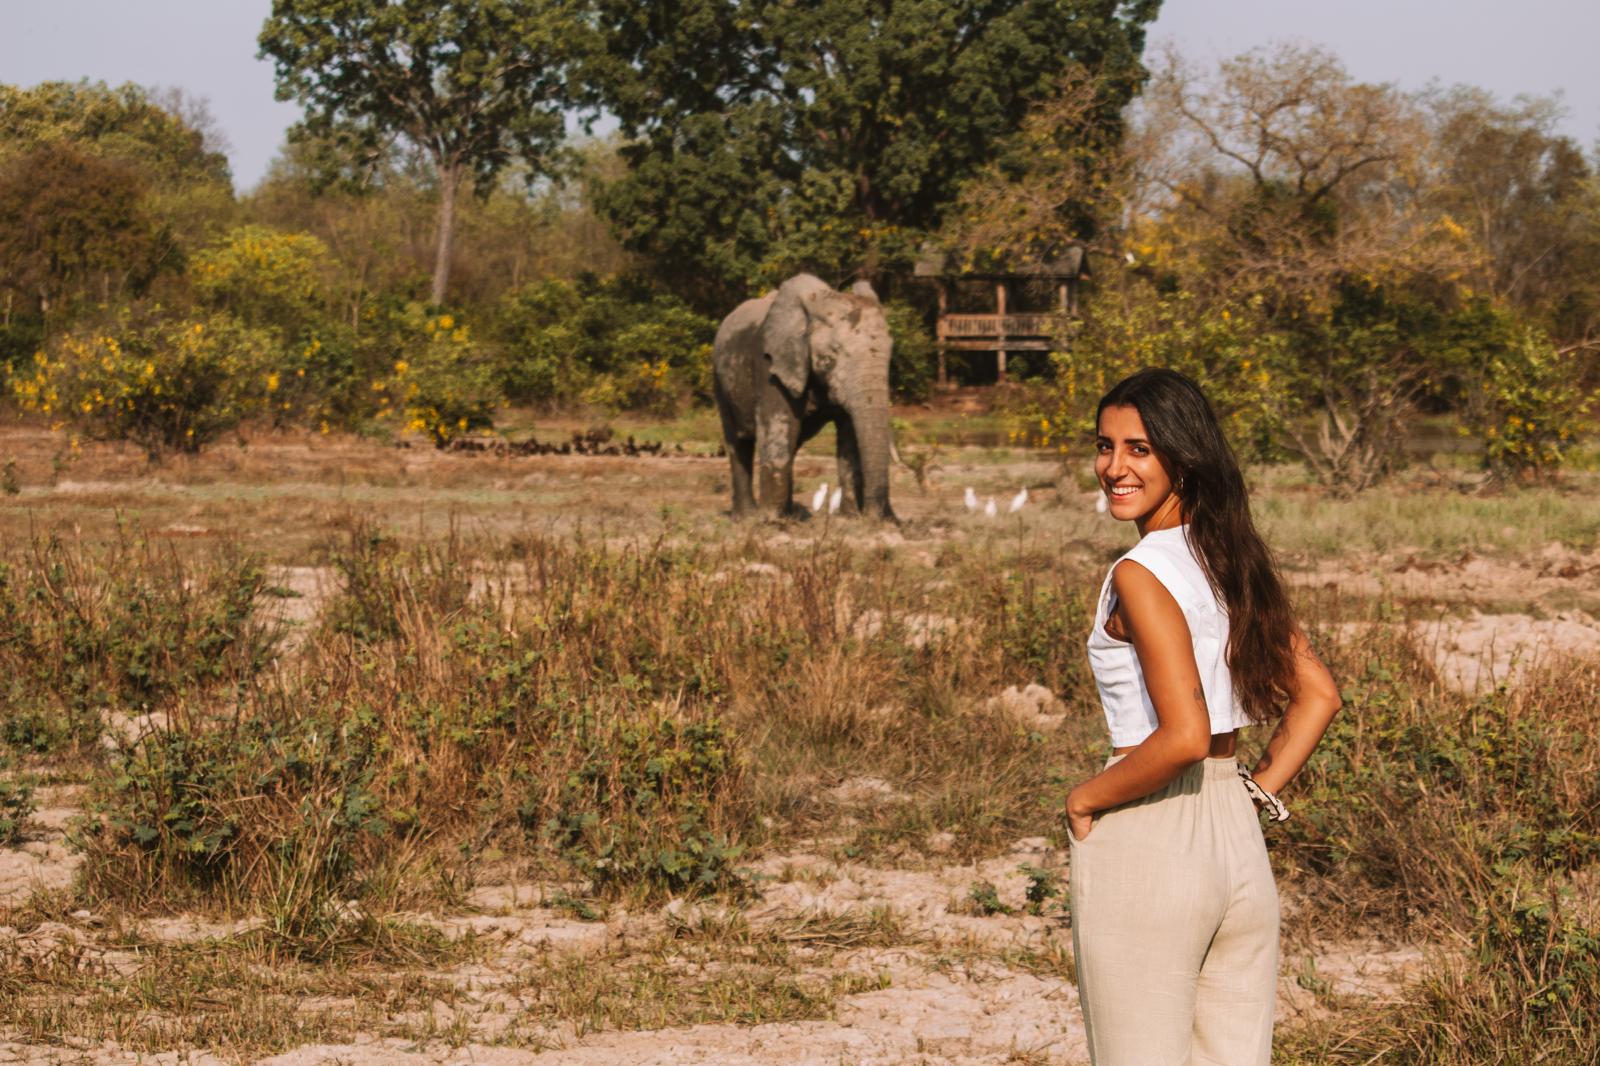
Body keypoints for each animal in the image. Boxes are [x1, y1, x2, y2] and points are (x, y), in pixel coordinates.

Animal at [716, 270, 902, 518]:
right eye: (831, 356)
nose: (876, 517)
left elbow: (848, 432)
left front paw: (849, 518)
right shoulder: (771, 363)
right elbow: (779, 426)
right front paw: (770, 521)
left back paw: (790, 514)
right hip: (719, 379)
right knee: (738, 441)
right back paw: (747, 517)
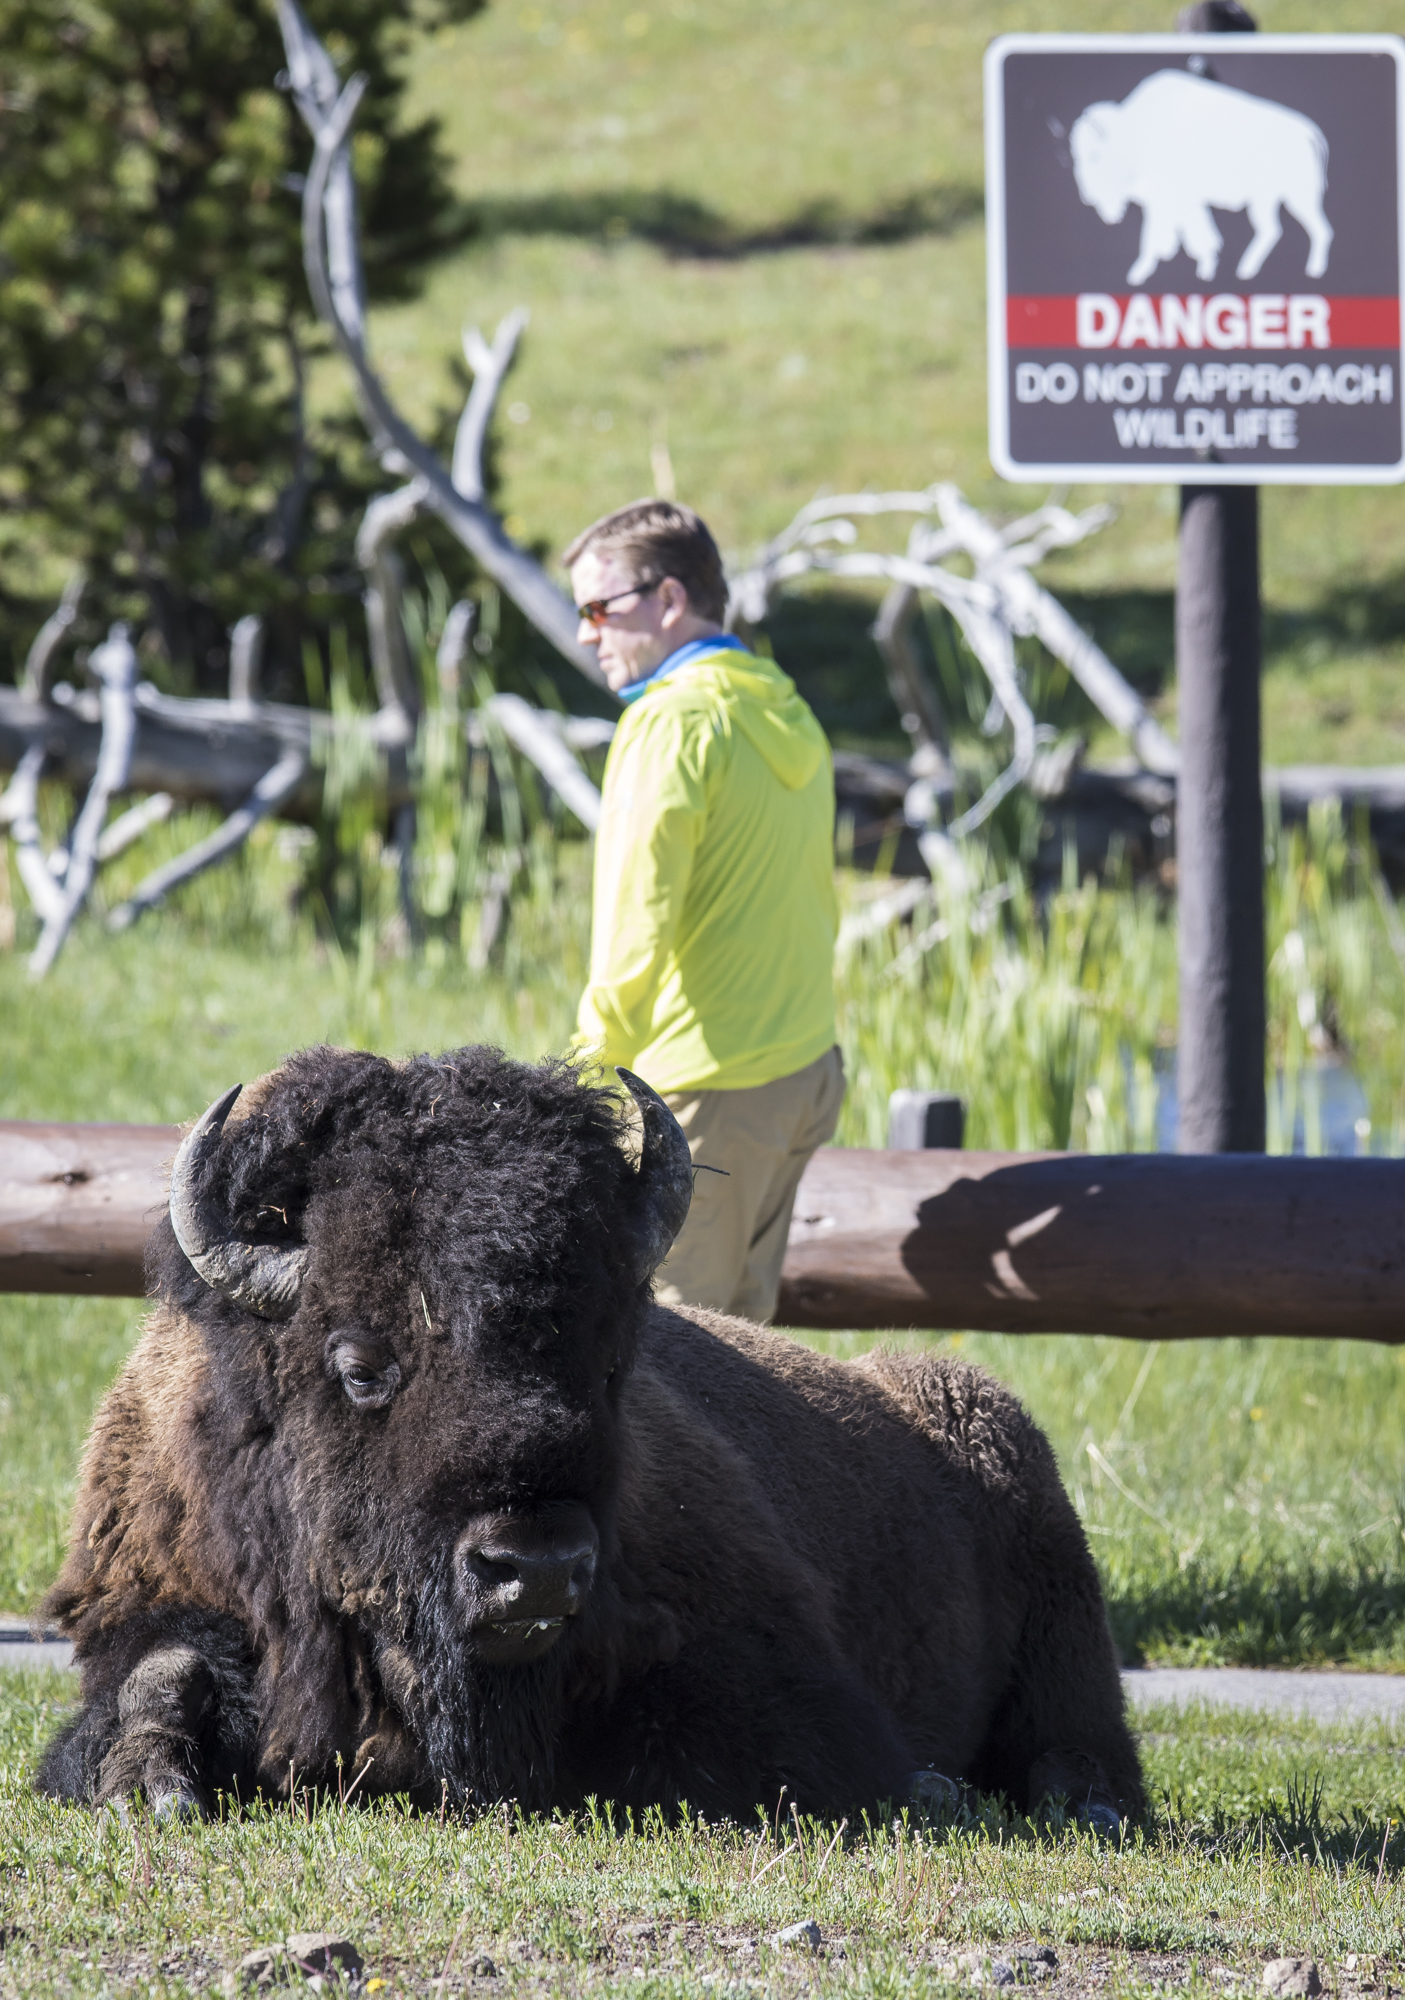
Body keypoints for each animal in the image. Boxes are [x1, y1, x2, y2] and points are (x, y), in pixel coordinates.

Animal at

━━━━━━━━━━

EXERCISE OBJECTIVE: Omit every picture, then write out the entries above exactly.

REPLY:
Body keypoints for each animal in the image. Boxes are [x1, y1, x2, y2] and points are (x, y), in pixel coordinates.

Animal at [716, 270, 902, 518]:
right eye: (831, 356)
nose: (876, 517)
left elbow: (848, 432)
left front paw: (849, 518)
right shoulder: (771, 363)
right elbow: (779, 426)
right front paw: (770, 521)
left back paw: (790, 514)
right hip: (719, 379)
right knee: (738, 441)
right back paw: (747, 517)
Body keypoints for each animal in the image. Boxes are [x1, y1, x2, y2] and points are (x, y), in pixel coordinates.

Animal at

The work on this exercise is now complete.